§ QUOTED PASSAGE
━━━━━━━━━━━━━━━━
At any given moment, a tracing GC has a number of objects that are known to be alive, in the sense that they are reachable by the running program as it stands right now. The main step of mark phrase involves following the non-static fields of those objects to find more objects, and those new objects will now also be known to be alive. This step is repeated recursively until no new alive objects are found by traversing the existing live objects. All objects in memory not proved live are considered dead. (The GC then moves to the next phase, which is called the sweep phase. We don't care about that phase for this answer.)
Now this alone is not enough to execute the algorithm. In the beginning, the algorithm has no objects that it knows to be alive, so it can't start following anyone's non-static fields. We need to specify a set of objects that are considered known to be alive from the start. We choose those objects axiomatically, in the sense that they don't come from a previous step of the algorithm -- they come from outside. Specifically, they come from the semantics of the language. Those objects are called roots.
In a language like Java, there are two sets of objects that are definite GC roots. Anything that is accessible by a local variable that's still in scope is obviously reachable (within its method, which still hasn't returned), therefore it's alive, therefore it's a root. Anything that is accessible through a static field of a class is also obviously reachable (from anywhere), therefore it's alive, therefore it's a root.
━━━━━━━━━━━━━━━━
§ TASKS TO COMPLETE
1. Which kinds of fields and variables does the garbage collection text mention?
2. Write the next part of the garbage collection text, picking up after its final sentence.
The lines that come after this aren't needed.

§ DATA BELOW
━━━━━━━━━━━━━━━━
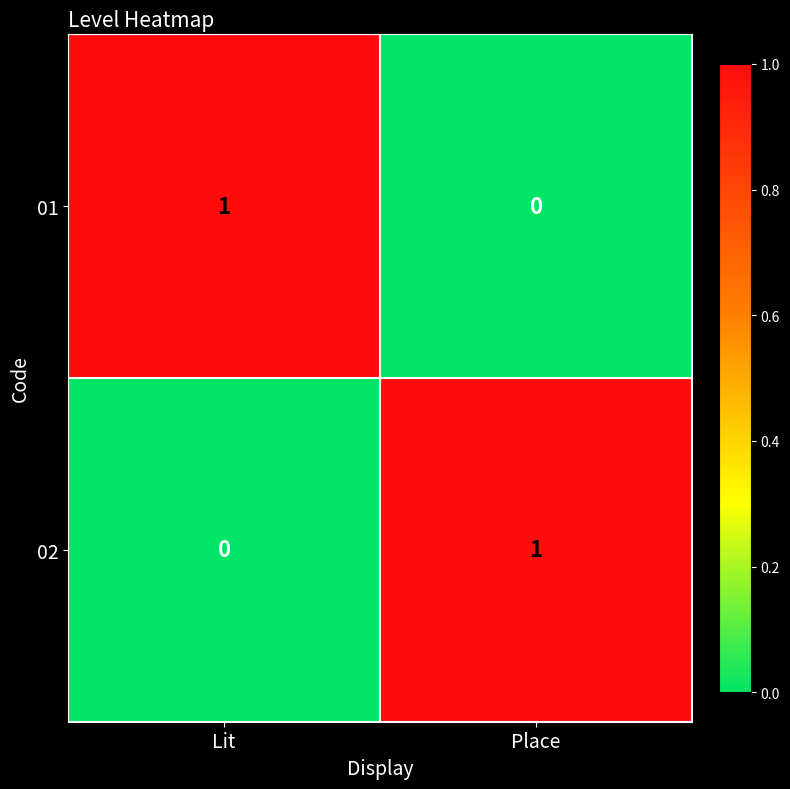

At Place, list the series in order from largest to smallest.

02, 01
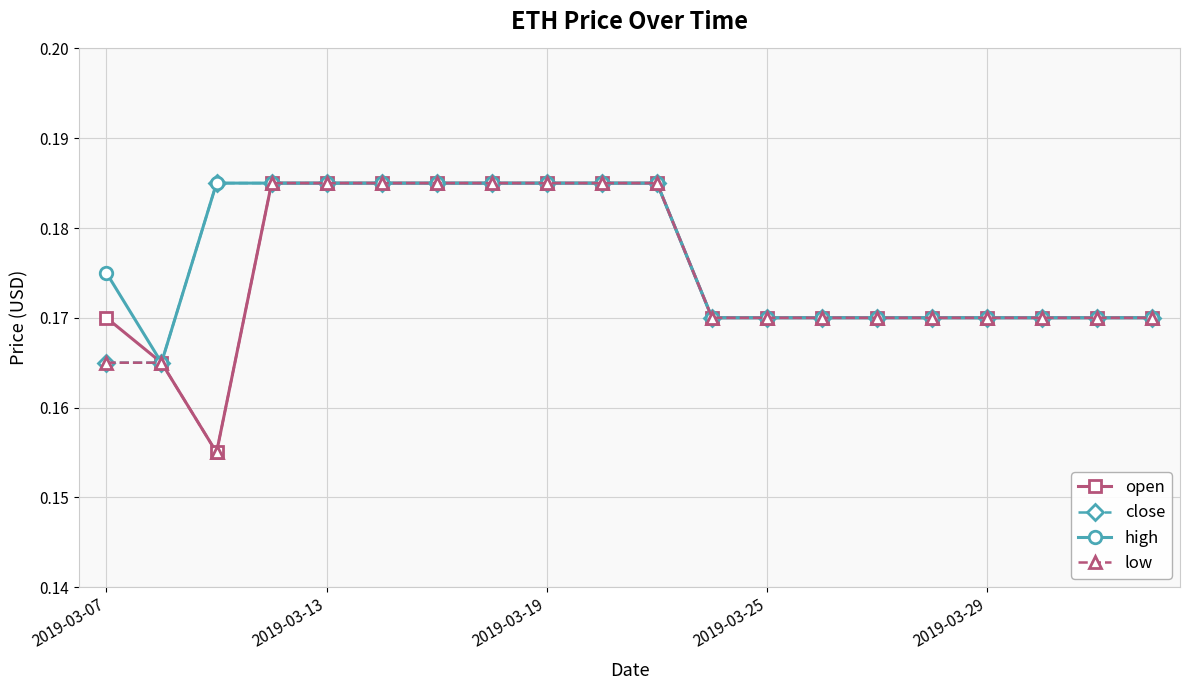

How many close values are between 0 and 1?

20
━━━━━━━━━━━━━━━━
§ TASK-BY-TASK RESULTS
1.
- Non-static fields, which the mark phase follows from objects already known to be alive.
- Local variables that are still in scope.
- Static fields of a class.

2.
But if non-static fields were considered roots as well, what would happen?
Say you instantiate an ArrayList<E>
. Inside, that object has a non-static field that points to an Object[]
(the backing array that represents the storage of the list). At some point, a GC cycle starts. In the mark phase, the Object[]
is marked as alive because it is pointed to by the ArrayList<E>
private non-static field. The ArrayList<E>
is not pointed to by anything, so it fails to be considered alive. Thus, in this cycle, the ArrayList<E>
is destroyed while the backing Object[]
survives. Of course, at the next cycle, the Object[]
also dies, because it is not reachable by any root. But why do this in two cycles? If the ArrayList<E>
was dead in the first cycle and if Object[]
is used only by a dead object, shouldn't the Object[]
also be considered dead in the same move, to save time and space?
That's the point here. If we want to be maximally efficient (in the context of a tracing GC), we need to get rid of as many dead objects as possible in a single GC.
To do that, a non-static field should keep an object alive only if the enclosing object (the object that contains the field) has been proved to be alive. By contrast, roots are objects we call alive axiomatically (without proof) in order to kick-start the algorithm's marking phase. It is in our best interest to limit the latter category to the bare minimum that doesn't break the running program.
For example, say you have this code:
class Foo {
Bar bar = new Bar();
public static void main(String[] args) {
Foo foo = new Foo();
System.gc();
}
public void test() {
Integer a = 1;
bar.counter++; //access to the non-static field
}
}
class Bar {
int counter = 0;
}
- When the garbage collection starts, we get one root that's the local variable
Foo foo
. That's it, that's our only root.
- We follow the root to find the instance of
Foo
, which is marked as alive and then we attempt to find its non-static fields. We find one of them, the Bar bar
field.
- We follow the fields to find the instance of
Bar
, which is marked as alive and then we attempt to find its non-static fields. We find that it contains no more fields that are reference types, so the GC doesn't need to bother for that object anymore.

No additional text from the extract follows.